Essas colunas eram uma espécie de sistema público de comunicação. Seu objetivo era transmitir proclamações ou éditos de Ashoka, que podiam então ser promulgados por toda a Índia e mais além. Sabemos hoje que há sete importantes éditos gravados em colunas, e nosso fragmento é daquele que ficou conhecido como o “édito da sexta coluna”; ele declara a política benévola do imperador Ashoka para com todas as seitas e todas as classes em seu império:

Penso em como dar felicidade ao povo, não apenas a meus parentes ou a quem mora na minha capital, mas também àqueles que estão longe de mim. Ajo da mesma forma em relação a todos. Preocupo-me igualmente com todas as classes. Além disso, tratei com reverência todas as seitas religiosas, fazendo-lhes várias oferendas. Porém considero meu principal dever visitar as pessoas.

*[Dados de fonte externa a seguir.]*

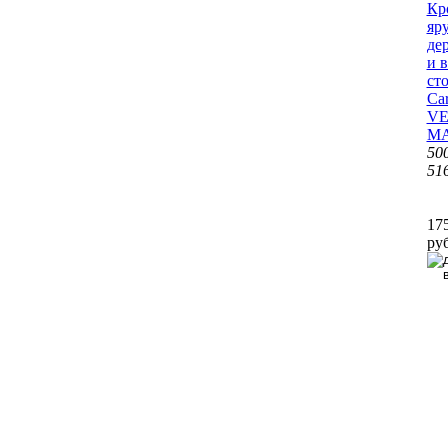
Кр
яру
де
и 
ст
Car
VE
M
500
516
17
руб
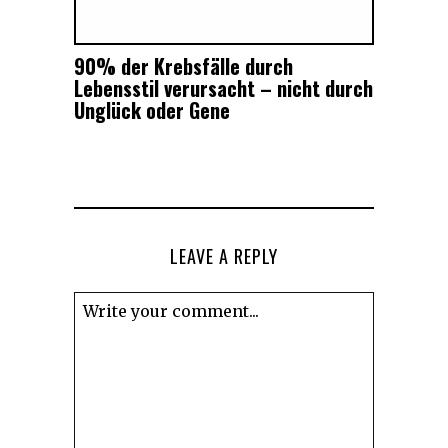
90% der Krebsfälle durch
Lebensstil verursacht – nicht durch
Unglück oder Gene
LEAVE A REPLY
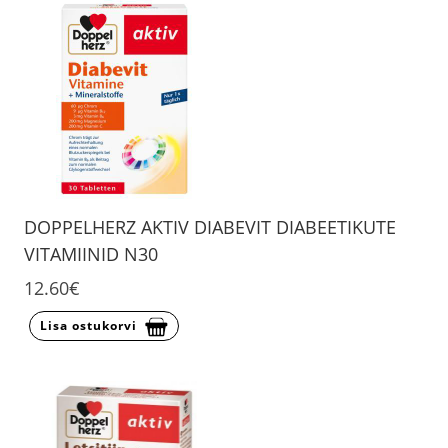
DOPPELHERZ AKTIV DIABEVIT DIABEETIKUTE
VITAMIINID N30
12.60€
Lisa ostukorvi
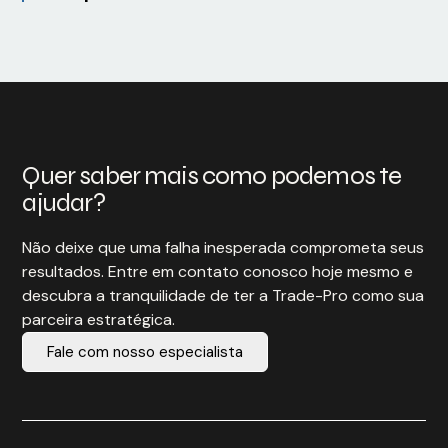
Quer saber mais como podemos te
ajudar?
Não deixe que uma falha inesperada comprometa seus
resultados. Entre em contato conosco hoje mesmo e
descubra a tranquilidade de ter a Trade-Pro como sua
parceira estratégica.
Fale com nosso especialista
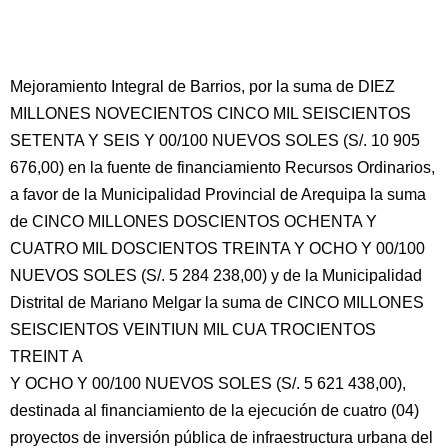
Mejoramiento Integral de Barrios, por la suma de DIEZ
MILLONES NOVECIENTOS CINCO MIL SEISCIENTOS
SETENTA Y SEIS Y 00/100 NUEVOS SOLES (S/. 10 905
676,00) en la fuente de financiamiento Recursos Ordinarios,
a favor de la Municipalidad Provincial de Arequipa la suma
de CINCO MILLONES DOSCIENTOS OCHENTA Y
CUATRO MIL DOSCIENTOS TREINTA Y OCHO Y 00/100
NUEVOS SOLES (S/. 5 284 238,00) y de la Municipalidad
Distrital de Mariano Melgar la suma de CINCO MILLONES
SEISCIENTOS VEINTIUN MIL CUA TROCIENTOS
TREINT A
Y OCHO Y 00/100 NUEVOS SOLES (S/. 5 621 438,00),
destinada al financiamiento de la ejecución de cuatro (04)
proyectos de inversión pública de infraestructura urbana del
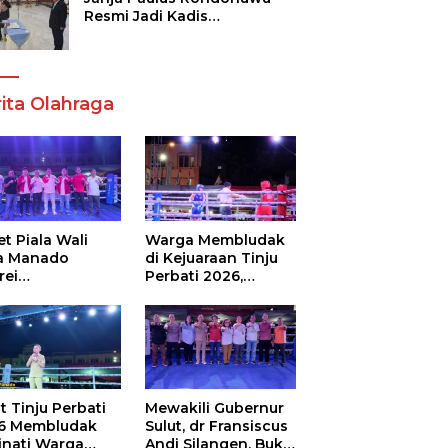
Resmi Jadi Kadis
Pendidikan Sulut, Gantikan
Femmy J Suluh
ita Olahraga
t Piala Wali
Warga Membludak
a Manado
di Kejuaraan Tinju
rei
Perbati 2026,
ouw,Sario
Memperebutkan
ing Camp Juara
Piala Wali Kota
m Tinju Perbati
6
t Tinju Perbati
Mewakili Gubernur
6 Membludak
Sulut, dr Fransiscus
inati Warga
Andi Silangen, Buka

Devia haver alguém encarregado de ler essas palavras para os cidadãos, na maioria analfabetos, que provavelmente as recebiam não apenas com prazer, mas com grande alívio, pois Ashoka nem sempre se preocupara tanto com seu bem-estar. Ele começara não como um filósofo suave e generoso, mas como um jovem cruel e brutal, seguindo os passos militares do avô, Chandragupta, que subira ao trono depois de uma campanha militar que criara um imenso império que se estendia de Kandahar, no atual Afeganistão, a oeste, até Bangladesh, a leste. Ele tomava a maior parte da Índia moderna e foi o maior império da história indiana.
Em 268 a.C. Ashoka subiu ao trono, mas não sem considerável luta. Escritos budistas nos contam que para tanto ele matou “99 irmãos seus” — supostamente irmãos tanto no sentido metafórico quanto no literal. Os mesmos escritos criam a lenda dos tempos pré-budistas de Ashoka como dias de frivolidade egoísta e muita crueldade. Quando se tornou imperador, ele decidiu completar a ocupação de todo o subcontinente e atacou o Estado independente de Kalinga, hoje Orissa, na costa leste. Foi um ataque feroz e brutal, que mais tarde parece ter mergulhado Ashoka num remorso terrível. Ele mudou todo o seu estilo de vida, adotando o conceito do darma, o caminho virtuoso que guia os seguidores através de uma vida de desprendimento, piedade, dever, boa conduta e decência. O darma é aplicado em muitas religiões, incluindo o siquismo, o jainismo e, é claro, o hinduísmo — mas a ideia de darma de Ashoka passou pelo filtro da fé budista. Ele descreveu seu remorso e anunciou a conversão ao povo por meio de um édito:

O território de Kalinga foi conquistado pelo rei, Amado pelos Deuses, no oitavo ano do seu reino. Cento e cinquenta mil pessoas foram capturadas, cem mil foram assassinadas, e um número muito maior morreu. Logo após a conquista desse povo, o rei passou a se dedicar intensamente ao estudo do darma…
O Amado pelos Deuses, conquistador de Kalinga, agora está tomado de remorso. Pois sentiu grande tristeza e arrependimento, porque a conquista de um povo nunca antes conquistado envolve massacre, morte e deportação.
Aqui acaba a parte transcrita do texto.